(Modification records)
──────────
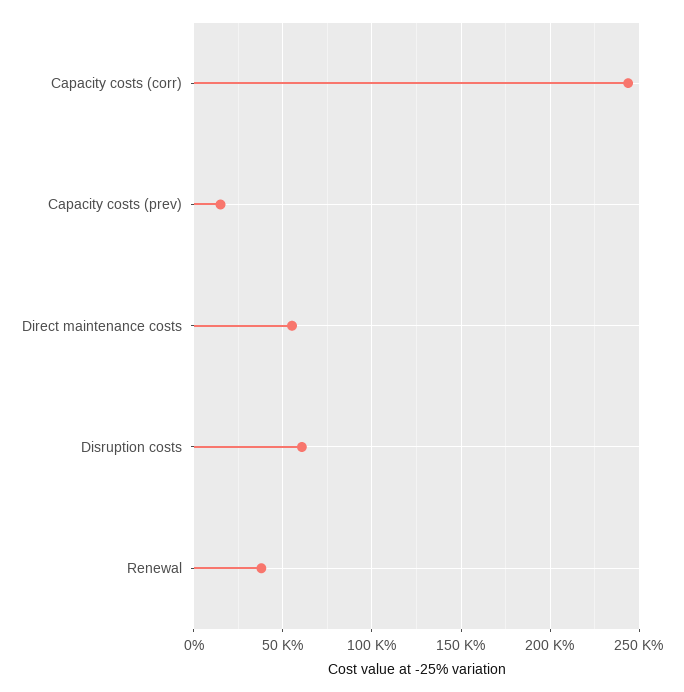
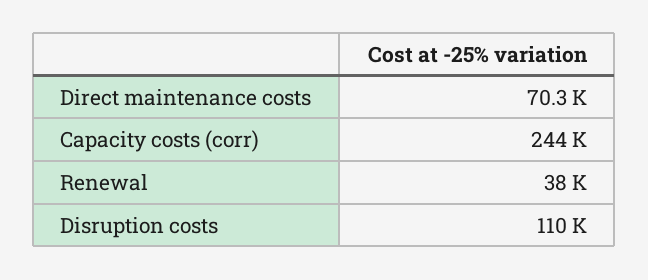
Capacity costs (prev): 15000 -> none
Direct maintenance costs: 55000 -> 70300
Disruption costs: 60000 -> 110000

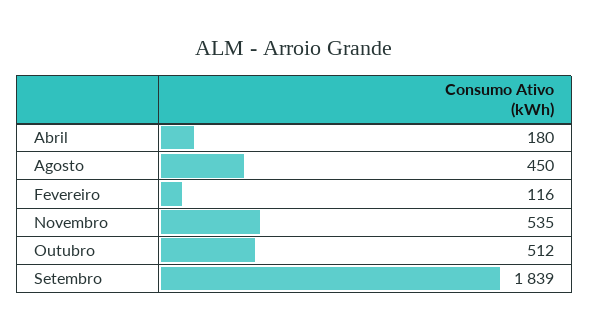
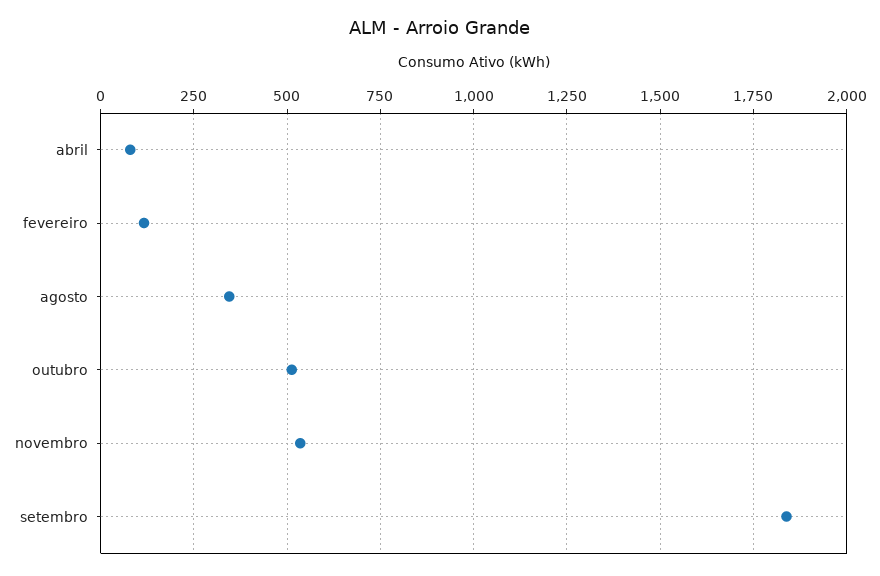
Abril: 180 -> 75
Agosto: 450 -> 350

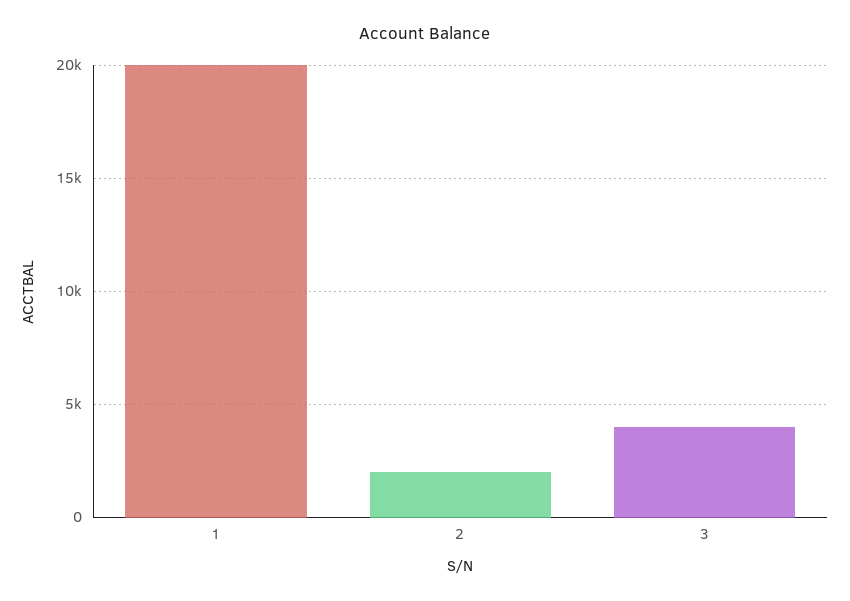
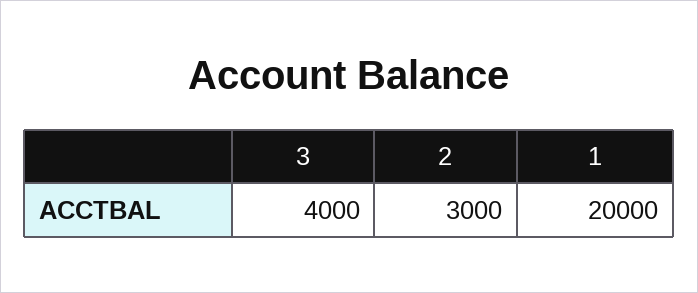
2: 2000 -> 3000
──────────
=== WHAT THE EXERCISE ASKS ===
If a line in the records above includes the string "costs", copy it.

=== TASK RESULT ===
Capacity costs (prev): 15000 -> none
Direct maintenance costs: 55000 -> 70300
Disruption costs: 60000 -> 110000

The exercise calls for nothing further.